Dataset entries:
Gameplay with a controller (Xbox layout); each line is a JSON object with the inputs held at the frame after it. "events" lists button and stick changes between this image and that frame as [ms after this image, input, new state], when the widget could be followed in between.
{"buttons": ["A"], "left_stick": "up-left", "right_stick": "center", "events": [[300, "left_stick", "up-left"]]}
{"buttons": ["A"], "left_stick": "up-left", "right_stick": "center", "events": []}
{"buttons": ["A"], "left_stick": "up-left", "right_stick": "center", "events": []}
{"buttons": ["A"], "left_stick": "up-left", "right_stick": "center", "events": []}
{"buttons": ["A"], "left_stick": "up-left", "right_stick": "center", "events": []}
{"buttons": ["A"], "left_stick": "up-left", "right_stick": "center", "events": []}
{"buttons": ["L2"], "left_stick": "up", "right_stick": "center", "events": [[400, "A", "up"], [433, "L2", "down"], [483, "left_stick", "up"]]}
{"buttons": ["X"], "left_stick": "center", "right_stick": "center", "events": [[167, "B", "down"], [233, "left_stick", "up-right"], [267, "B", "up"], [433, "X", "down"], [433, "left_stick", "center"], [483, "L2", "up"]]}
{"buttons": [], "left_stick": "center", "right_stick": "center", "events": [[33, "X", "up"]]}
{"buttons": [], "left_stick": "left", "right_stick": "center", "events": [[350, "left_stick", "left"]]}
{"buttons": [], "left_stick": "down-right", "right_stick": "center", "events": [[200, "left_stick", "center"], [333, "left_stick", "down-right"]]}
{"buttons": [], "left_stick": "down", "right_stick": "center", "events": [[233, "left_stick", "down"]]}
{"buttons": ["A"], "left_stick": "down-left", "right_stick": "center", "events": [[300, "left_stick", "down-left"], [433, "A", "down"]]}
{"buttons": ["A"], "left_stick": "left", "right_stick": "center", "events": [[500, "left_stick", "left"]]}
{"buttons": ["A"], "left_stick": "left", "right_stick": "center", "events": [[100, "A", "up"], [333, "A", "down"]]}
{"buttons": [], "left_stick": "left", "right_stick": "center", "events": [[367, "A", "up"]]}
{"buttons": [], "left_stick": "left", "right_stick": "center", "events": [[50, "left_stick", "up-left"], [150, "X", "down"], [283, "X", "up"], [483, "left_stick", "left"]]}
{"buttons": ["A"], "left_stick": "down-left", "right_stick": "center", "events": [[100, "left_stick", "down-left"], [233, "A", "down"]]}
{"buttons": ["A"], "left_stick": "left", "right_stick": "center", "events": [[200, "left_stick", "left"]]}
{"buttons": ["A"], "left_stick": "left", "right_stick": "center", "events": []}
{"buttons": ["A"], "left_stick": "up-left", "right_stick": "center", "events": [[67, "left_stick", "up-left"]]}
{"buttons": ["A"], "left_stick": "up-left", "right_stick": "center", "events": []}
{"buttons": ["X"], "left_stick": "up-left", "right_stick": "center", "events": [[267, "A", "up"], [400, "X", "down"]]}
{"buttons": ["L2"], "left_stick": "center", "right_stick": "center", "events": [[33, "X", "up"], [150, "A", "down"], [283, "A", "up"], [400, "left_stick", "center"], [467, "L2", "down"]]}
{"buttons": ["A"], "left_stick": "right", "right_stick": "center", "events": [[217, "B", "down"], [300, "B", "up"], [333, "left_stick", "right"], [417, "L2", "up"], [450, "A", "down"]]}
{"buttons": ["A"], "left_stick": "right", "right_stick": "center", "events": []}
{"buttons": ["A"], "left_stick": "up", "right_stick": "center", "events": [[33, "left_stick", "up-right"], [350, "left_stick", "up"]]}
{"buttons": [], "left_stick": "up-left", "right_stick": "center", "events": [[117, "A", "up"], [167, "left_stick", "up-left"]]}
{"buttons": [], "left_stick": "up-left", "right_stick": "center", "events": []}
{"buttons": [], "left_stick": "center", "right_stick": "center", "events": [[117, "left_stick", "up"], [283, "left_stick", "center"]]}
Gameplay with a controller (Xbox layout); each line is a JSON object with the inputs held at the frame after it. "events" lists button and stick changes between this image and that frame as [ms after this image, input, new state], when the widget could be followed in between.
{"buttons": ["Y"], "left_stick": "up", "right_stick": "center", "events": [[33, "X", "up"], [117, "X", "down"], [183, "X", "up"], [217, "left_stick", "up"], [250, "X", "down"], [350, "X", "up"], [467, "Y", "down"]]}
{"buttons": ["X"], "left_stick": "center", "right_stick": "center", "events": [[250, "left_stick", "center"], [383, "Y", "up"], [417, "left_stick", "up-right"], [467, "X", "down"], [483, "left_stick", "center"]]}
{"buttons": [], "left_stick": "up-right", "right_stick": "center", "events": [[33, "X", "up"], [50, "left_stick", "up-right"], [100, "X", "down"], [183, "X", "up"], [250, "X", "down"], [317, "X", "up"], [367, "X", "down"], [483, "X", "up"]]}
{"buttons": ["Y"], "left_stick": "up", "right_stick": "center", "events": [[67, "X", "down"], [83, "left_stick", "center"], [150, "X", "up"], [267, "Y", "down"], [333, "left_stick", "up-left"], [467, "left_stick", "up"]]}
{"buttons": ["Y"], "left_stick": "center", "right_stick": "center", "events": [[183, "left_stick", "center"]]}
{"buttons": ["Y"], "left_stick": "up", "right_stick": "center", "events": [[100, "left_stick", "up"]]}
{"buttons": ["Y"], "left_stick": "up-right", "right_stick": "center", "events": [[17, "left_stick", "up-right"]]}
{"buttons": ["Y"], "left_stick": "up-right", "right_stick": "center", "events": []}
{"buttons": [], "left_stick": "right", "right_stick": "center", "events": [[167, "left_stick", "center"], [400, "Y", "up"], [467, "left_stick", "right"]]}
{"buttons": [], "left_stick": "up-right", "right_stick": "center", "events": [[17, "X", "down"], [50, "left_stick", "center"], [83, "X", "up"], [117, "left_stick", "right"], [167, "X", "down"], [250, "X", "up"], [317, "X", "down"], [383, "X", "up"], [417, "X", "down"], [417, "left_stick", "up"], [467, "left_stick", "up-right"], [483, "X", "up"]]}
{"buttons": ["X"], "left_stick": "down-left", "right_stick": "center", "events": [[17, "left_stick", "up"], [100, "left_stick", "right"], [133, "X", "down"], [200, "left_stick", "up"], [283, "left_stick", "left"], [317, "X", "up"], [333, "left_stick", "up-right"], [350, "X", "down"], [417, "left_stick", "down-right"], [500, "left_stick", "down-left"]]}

▶ [About this task] Retype the lines above, keeping every character.

▶ [Response box]
Gameplay with a controller (Xbox layout); each line is a JSON object with the inputs held at the frame after it. "events" lists button and stick changes between this image and that frame as [ms after this image, input, new state], when the widget could be followed in between.
{"buttons": ["A"], "left_stick": "up-left", "right_stick": "center", "events": [[300, "left_stick", "up-left"]]}
{"buttons": ["A"], "left_stick": "up-left", "right_stick": "center", "events": []}
{"buttons": ["A"], "left_stick": "up-left", "right_stick": "center", "events": []}
{"buttons": ["A"], "left_stick": "up-left", "right_stick": "center", "events": []}
{"buttons": ["A"], "left_stick": "up-left", "right_stick": "center", "events": []}
{"buttons": ["A"], "left_stick": "up-left", "right_stick": "center", "events": []}
{"buttons": ["L2"], "left_stick": "up", "right_stick": "center", "events": [[400, "A", "up"], [433, "L2", "down"], [483, "left_stick", "up"]]}
{"buttons": ["X"], "left_stick": "center", "right_stick": "center", "events": [[167, "B", "down"], [233, "left_stick", "up-right"], [267, "B", "up"], [433, "X", "down"], [433, "left_stick", "center"], [483, "L2", "up"]]}
{"buttons": [], "left_stick": "center", "right_stick": "center", "events": [[33, "X", "up"]]}
{"buttons": [], "left_stick": "left", "right_stick": "center", "events": [[350, "left_stick", "left"]]}
{"buttons": [], "left_stick": "down-right", "right_stick": "center", "events": [[200, "left_stick", "center"], [333, "left_stick", "down-right"]]}
{"buttons": [], "left_stick": "down", "right_stick": "center", "events": [[233, "left_stick", "down"]]}
{"buttons": ["A"], "left_stick": "down-left", "right_stick": "center", "events": [[300, "left_stick", "down-left"], [433, "A", "down"]]}
{"buttons": ["A"], "left_stick": "left", "right_stick": "center", "events": [[500, "left_stick", "left"]]}
{"buttons": ["A"], "left_stick": "left", "right_stick": "center", "events": [[100, "A", "up"], [333, "A", "down"]]}
{"buttons": [], "left_stick": "left", "right_stick": "center", "events": [[367, "A", "up"]]}
{"buttons": [], "left_stick": "left", "right_stick": "center", "events": [[50, "left_stick", "up-left"], [150, "X", "down"], [283, "X", "up"], [483, "left_stick", "left"]]}
{"buttons": ["A"], "left_stick": "down-left", "right_stick": "center", "events": [[100, "left_stick", "down-left"], [233, "A", "down"]]}
{"buttons": ["A"], "left_stick": "left", "right_stick": "center", "events": [[200, "left_stick", "left"]]}
{"buttons": ["A"], "left_stick": "left", "right_stick": "center", "events": []}
{"buttons": ["A"], "left_stick": "up-left", "right_stick": "center", "events": [[67, "left_stick", "up-left"]]}
{"buttons": ["A"], "left_stick": "up-left", "right_stick": "center", "events": []}
{"buttons": ["X"], "left_stick": "up-left", "right_stick": "center", "events": [[267, "A", "up"], [400, "X", "down"]]}
{"buttons": ["L2"], "left_stick": "center", "right_stick": "center", "events": [[33, "X", "up"], [150, "A", "down"], [283, "A", "up"], [400, "left_stick", "center"], [467, "L2", "down"]]}
{"buttons": ["A"], "left_stick": "right", "right_stick": "center", "events": [[217, "B", "down"], [300, "B", "up"], [333, "left_stick", "right"], [417, "L2", "up"], [450, "A", "down"]]}
{"buttons": ["A"], "left_stick": "right", "right_stick": "center", "events": []}
{"buttons": ["A"], "left_stick": "up", "right_stick": "center", "events": [[33, "left_stick", "up-right"], [350, "left_stick", "up"]]}
{"buttons": [], "left_stick": "up-left", "right_stick": "center", "events": [[117, "A", "up"], [167, "left_stick", "up-left"]]}
{"buttons": [], "left_stick": "up-left", "right_stick": "center", "events": []}
{"buttons": [], "left_stick": "center", "right_stick": "center", "events": [[117, "left_stick", "up"], [283, "left_stick", "center"]]}
Gameplay with a controller (Xbox layout); each line is a JSON object with the inputs held at the frame after it. "events" lists button and stick changes between this image and that frame as [ms after this image, input, new state], when the widget could be followed in between.
{"buttons": ["Y"], "left_stick": "up", "right_stick": "center", "events": [[33, "X", "up"], [117, "X", "down"], [183, "X", "up"], [217, "left_stick", "up"], [250, "X", "down"], [350, "X", "up"], [467, "Y", "down"]]}
{"buttons": ["X"], "left_stick": "center", "right_stick": "center", "events": [[250, "left_stick", "center"], [383, "Y", "up"], [417, "left_stick", "up-right"], [467, "X", "down"], [483, "left_stick", "center"]]}
{"buttons": [], "left_stick": "up-right", "right_stick": "center", "events": [[33, "X", "up"], [50, "left_stick", "up-right"], [100, "X", "down"], [183, "X", "up"], [250, "X", "down"], [317, "X", "up"], [367, "X", "down"], [483, "X", "up"]]}
{"buttons": ["Y"], "left_stick": "up", "right_stick": "center", "events": [[67, "X", "down"], [83, "left_stick", "center"], [150, "X", "up"], [267, "Y", "down"], [333, "left_stick", "up-left"], [467, "left_stick", "up"]]}
{"buttons": ["Y"], "left_stick": "center", "right_stick": "center", "events": [[183, "left_stick", "center"]]}
{"buttons": ["Y"], "left_stick": "up", "right_stick": "center", "events": [[100, "left_stick", "up"]]}
{"buttons": ["Y"], "left_stick": "up-right", "right_stick": "center", "events": [[17, "left_stick", "up-right"]]}
{"buttons": ["Y"], "left_stick": "up-right", "right_stick": "center", "events": []}
{"buttons": [], "left_stick": "right", "right_stick": "center", "events": [[167, "left_stick", "center"], [400, "Y", "up"], [467, "left_stick", "right"]]}
{"buttons": [], "left_stick": "up-right", "right_stick": "center", "events": [[17, "X", "down"], [50, "left_stick", "center"], [83, "X", "up"], [117, "left_stick", "right"], [167, "X", "down"], [250, "X", "up"], [317, "X", "down"], [383, "X", "up"], [417, "X", "down"], [417, "left_stick", "up"], [467, "left_stick", "up-right"], [483, "X", "up"]]}
{"buttons": ["X"], "left_stick": "down-left", "right_stick": "center", "events": [[17, "left_stick", "up"], [100, "left_stick", "right"], [133, "X", "down"], [200, "left_stick", "up"], [283, "left_stick", "left"], [317, "X", "up"], [333, "left_stick", "up-right"], [350, "X", "down"], [417, "left_stick", "down-right"], [500, "left_stick", "down-left"]]}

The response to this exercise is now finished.